I can’t figure out the correct way to update the config/ generation config parameters for transformers.pipeline (temperature etc, max_new_tokens, torch_dtype and device_map)
from transformers import pipeline
pipe = pipeline(
'text-generation',
model = hf_model_id,
temperature = 0.1,
max_new_tokens=30,
torch_dtype='auto',
device_map="auto")
pipe(prompt)
So if I just use the arguments in pipeline, I get UserWarning: You have modified the pretrained model configuration to control generation. This is a deprecated strategy to control generation and will be removed soon, in a future version. Please use a generation configuration file (see https://huggingface.co/docs/transformers/main_classes/text_generation)
But I try:
from transformers import AutoModelForCausalLM, AutoTokenizer, GenerationConfig, pipeline
hf_model_id = "eachadea/vicuna-7b-1.1"
model = AutoModelForCausalLM.from_pretrained(hf_model_id)

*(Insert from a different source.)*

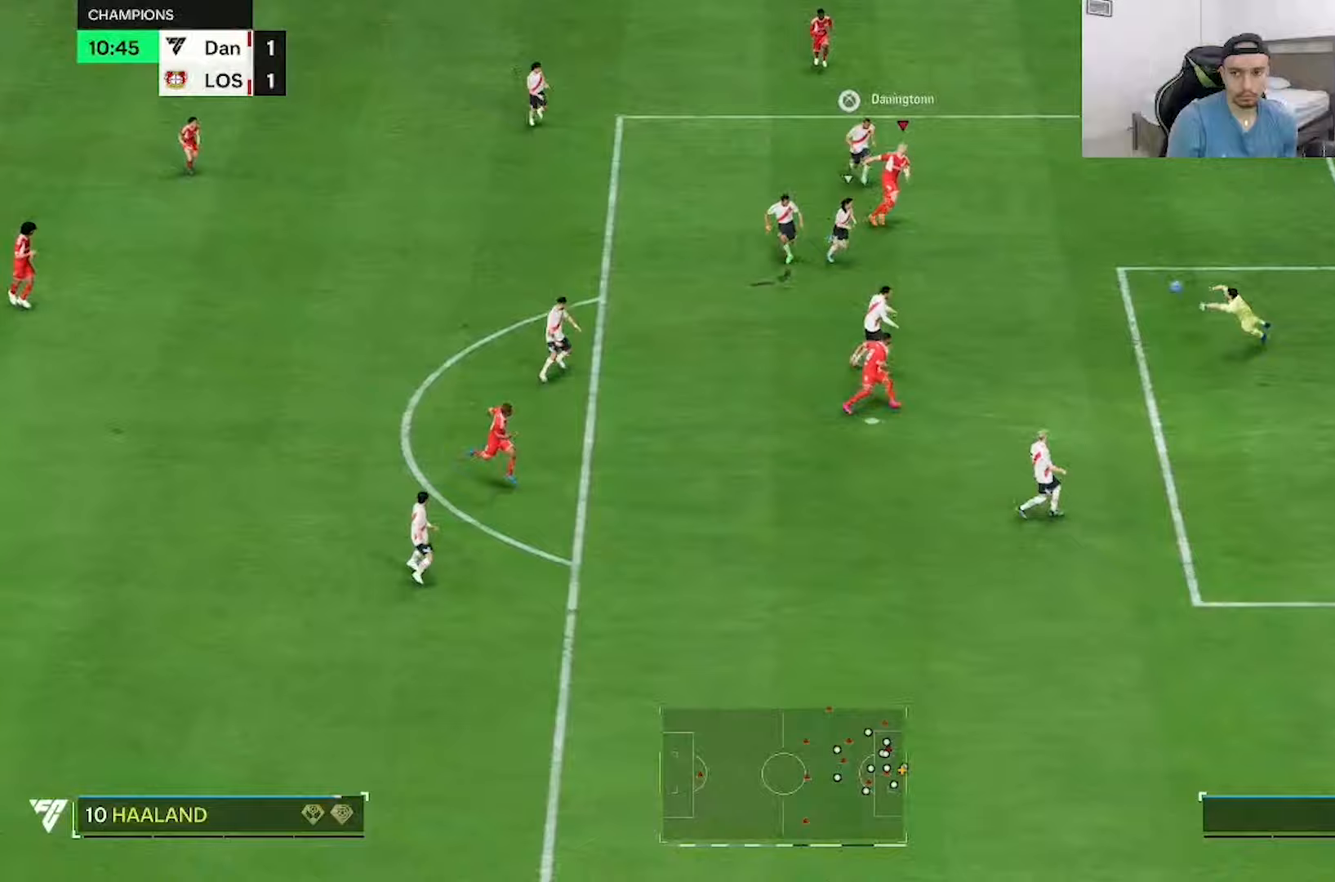
{"dt_ms": 500, "buttons": [], "left_stick": "up-right", "right_stick": "center", "events": [[367, "left_stick", "right"], [433, "left_stick", "up-right"]]}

tokenizer = AutoTokenizer.from_pretrained(hf_model_id, legacy=False)
generation_config, unused_kwargs = GenerationConfig.from_pretrained(
hf_model_id, max_new_tokens=200, temperature=0.1, return_unused_kwargs=True
)
model.generation_config = generation_config
pipe = pipeline(
"text-generation",
model=model,
tokenizer=tokenizer,
)
pipe(prompt)
And it doesn’t usually throw the warning, but it uses the default config instead of whatever I put in model.generation_config (for example, instead of 200 max_new_tokens, it just uses 20 max_tokens)